The B3/B-/B- rated Central American sovereign raised $1bn of 2052 notes on Wednesday, pricing at 9.5% via Santander and Scotiabank.
Pricing was in line with initial price thoughts, and the $1.6bn book barely covered the maximum $1.5bn deal size that El Salvador had been seeking. But the fact an issuer with short-dated bonds trading around 10% could issue at all suggested the appetite for yield was overwhelming for some.
Mexican lender Banorte took the new issue market for Latin American banks another notch down the credit curve on Thursday, as it issued the first additional tier one deal from the region since the Covid-19 pandemic struck.
Banorte set initial price thoughts on its perpetual non-call 10 notes at 8.875% area, then offering guidance of 8.375%. The Baa1/BBB rated bank sold $500m of Ba2/BB- rated Basel III-compliant securities at 8.375%, pricing the notes at par. Bank of America, Credit Suisse, Goldman Sachs and MUFG were bookrunners.
Also on Thursday, Colombian pipeline operator Ocensa sold $500m of seven year paper at 4.125%, having tightened from initial price thoughts of mid to high 4% area. Leads Bank of America and Citi reoffered Baa3/BBB-/BBB- rated Ocensa’s new 4% coupon notes at 99.247.
This week’s Lat Am supply had a distinct Colombian flavour. On Wednesday, EPM (Baa3/BBB) — the utility owned by the Municipality of Medellín — raised $750m-equivalent of funding with a new $575m long 10 year in dollars at 4.5%, and a reopening of its July 2027 global peso notes that landed at 7.875%.
Goldman Sachs, HSBC and Scotiabank were bookrunners on the deal, which was 3.2 times oversubscribed. Bankers estimated the new issue concession on the dollar tranche at 0bp-10bp, depending where they spotted the existing 2029s.

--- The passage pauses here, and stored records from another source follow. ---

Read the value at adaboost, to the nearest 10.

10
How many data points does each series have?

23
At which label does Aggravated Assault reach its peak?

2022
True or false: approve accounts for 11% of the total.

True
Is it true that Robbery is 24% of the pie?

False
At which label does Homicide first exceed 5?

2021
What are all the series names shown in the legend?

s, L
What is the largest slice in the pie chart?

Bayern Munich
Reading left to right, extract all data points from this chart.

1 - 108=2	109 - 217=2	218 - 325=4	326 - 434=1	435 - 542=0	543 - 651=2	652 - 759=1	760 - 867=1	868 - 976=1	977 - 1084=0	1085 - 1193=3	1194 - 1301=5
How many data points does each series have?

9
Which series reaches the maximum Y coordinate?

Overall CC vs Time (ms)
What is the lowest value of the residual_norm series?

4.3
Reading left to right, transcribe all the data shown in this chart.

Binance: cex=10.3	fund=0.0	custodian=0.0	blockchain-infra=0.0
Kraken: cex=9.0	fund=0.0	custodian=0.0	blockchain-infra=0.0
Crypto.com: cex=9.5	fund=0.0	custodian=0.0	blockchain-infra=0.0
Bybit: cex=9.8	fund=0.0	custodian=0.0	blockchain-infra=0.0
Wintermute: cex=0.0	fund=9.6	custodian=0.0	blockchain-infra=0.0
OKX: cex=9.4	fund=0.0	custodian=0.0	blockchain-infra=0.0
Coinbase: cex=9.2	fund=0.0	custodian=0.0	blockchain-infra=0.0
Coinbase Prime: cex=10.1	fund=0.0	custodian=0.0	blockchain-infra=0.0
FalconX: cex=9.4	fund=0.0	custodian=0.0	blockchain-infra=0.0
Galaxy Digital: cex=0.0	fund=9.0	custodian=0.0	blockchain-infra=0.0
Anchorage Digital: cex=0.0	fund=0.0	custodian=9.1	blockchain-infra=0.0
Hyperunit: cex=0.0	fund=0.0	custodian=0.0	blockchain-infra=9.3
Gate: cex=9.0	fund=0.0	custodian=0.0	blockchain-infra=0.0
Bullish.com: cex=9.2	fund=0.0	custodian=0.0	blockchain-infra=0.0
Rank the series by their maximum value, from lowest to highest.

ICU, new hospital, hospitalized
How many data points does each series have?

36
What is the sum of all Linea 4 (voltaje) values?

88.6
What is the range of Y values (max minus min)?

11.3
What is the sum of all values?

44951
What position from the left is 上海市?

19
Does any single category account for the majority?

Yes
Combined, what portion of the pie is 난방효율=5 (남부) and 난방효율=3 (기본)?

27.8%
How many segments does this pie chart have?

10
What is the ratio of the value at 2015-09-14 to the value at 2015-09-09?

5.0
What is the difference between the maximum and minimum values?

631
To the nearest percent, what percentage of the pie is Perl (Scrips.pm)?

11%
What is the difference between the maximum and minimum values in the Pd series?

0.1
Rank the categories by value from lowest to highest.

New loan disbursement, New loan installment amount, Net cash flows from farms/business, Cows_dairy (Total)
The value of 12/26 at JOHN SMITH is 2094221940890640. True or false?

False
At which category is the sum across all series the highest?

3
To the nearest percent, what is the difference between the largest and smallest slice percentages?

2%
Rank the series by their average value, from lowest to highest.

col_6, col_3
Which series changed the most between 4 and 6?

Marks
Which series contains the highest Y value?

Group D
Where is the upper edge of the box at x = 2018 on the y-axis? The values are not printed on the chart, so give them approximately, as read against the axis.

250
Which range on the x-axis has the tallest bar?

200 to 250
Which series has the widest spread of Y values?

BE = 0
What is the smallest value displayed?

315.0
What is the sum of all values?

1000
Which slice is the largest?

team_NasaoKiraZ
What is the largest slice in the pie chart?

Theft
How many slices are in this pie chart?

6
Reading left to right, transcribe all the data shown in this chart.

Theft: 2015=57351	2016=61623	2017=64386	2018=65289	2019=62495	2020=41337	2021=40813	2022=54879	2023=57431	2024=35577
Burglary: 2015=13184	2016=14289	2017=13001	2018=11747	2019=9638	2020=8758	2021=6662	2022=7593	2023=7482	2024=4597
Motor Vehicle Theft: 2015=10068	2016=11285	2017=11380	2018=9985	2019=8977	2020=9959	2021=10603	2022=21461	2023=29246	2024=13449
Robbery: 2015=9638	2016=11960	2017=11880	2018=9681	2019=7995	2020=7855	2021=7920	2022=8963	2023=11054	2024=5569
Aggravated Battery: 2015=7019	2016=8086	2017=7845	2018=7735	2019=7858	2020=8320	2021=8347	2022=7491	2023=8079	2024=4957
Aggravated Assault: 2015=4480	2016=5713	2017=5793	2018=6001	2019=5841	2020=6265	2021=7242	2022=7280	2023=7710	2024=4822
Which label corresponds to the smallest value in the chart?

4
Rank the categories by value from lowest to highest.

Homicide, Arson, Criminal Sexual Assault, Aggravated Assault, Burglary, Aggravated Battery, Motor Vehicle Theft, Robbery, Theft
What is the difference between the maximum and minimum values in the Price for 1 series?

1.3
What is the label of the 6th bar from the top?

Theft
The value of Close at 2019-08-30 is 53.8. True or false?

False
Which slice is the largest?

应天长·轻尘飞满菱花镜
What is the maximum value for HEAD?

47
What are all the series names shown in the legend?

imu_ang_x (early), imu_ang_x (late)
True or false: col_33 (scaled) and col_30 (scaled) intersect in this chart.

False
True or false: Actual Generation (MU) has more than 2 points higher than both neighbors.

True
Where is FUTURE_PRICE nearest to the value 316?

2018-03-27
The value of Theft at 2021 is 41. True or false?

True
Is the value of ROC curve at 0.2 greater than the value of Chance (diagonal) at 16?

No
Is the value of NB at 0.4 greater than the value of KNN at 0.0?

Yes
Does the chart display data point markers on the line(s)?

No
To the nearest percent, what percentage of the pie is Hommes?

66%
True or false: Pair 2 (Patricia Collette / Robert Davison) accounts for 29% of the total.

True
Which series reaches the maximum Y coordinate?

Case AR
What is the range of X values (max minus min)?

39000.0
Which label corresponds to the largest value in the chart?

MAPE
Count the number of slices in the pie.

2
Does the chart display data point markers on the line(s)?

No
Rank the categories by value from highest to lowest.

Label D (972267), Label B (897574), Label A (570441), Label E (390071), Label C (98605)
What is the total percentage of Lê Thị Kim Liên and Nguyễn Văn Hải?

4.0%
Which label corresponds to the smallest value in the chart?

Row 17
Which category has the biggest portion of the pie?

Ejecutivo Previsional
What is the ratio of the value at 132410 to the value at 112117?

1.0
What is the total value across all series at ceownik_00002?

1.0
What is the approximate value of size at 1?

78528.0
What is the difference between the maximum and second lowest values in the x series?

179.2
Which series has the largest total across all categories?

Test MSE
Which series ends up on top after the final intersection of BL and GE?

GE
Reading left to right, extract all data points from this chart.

On the same day, ColTel, the BB+/BBB- rated Colombian subsidiary of Spain’s Telefónica, sold $500m of senior unsecured 2030s at 3.95% having set initial price thoughts of mid-4%. The order book peaked at $4bn, before slipping to $3.5bn after tightening.
Bank of America, BBVA, BNP Paribas, JP Morgan and Santander were bookrunners.
Brazilian miner Vale had on Monday returned to bond markets for the first time in three years, targeting a new Ba1/BBB-/BBB- rated 10 year.
Leads BB Securities, Citi, Crédit Agricole, Mizuho, MUFG and SMBC set initial price thoughts at 4.375% and soon attracted about $9bn of demand.
The company offered guidance of 3.9%, plus or minus 5bp. With the book remaining “sticky”, according to a banker on the deal, Vale launched a $1.5bn trade at 3.85%, the tight end.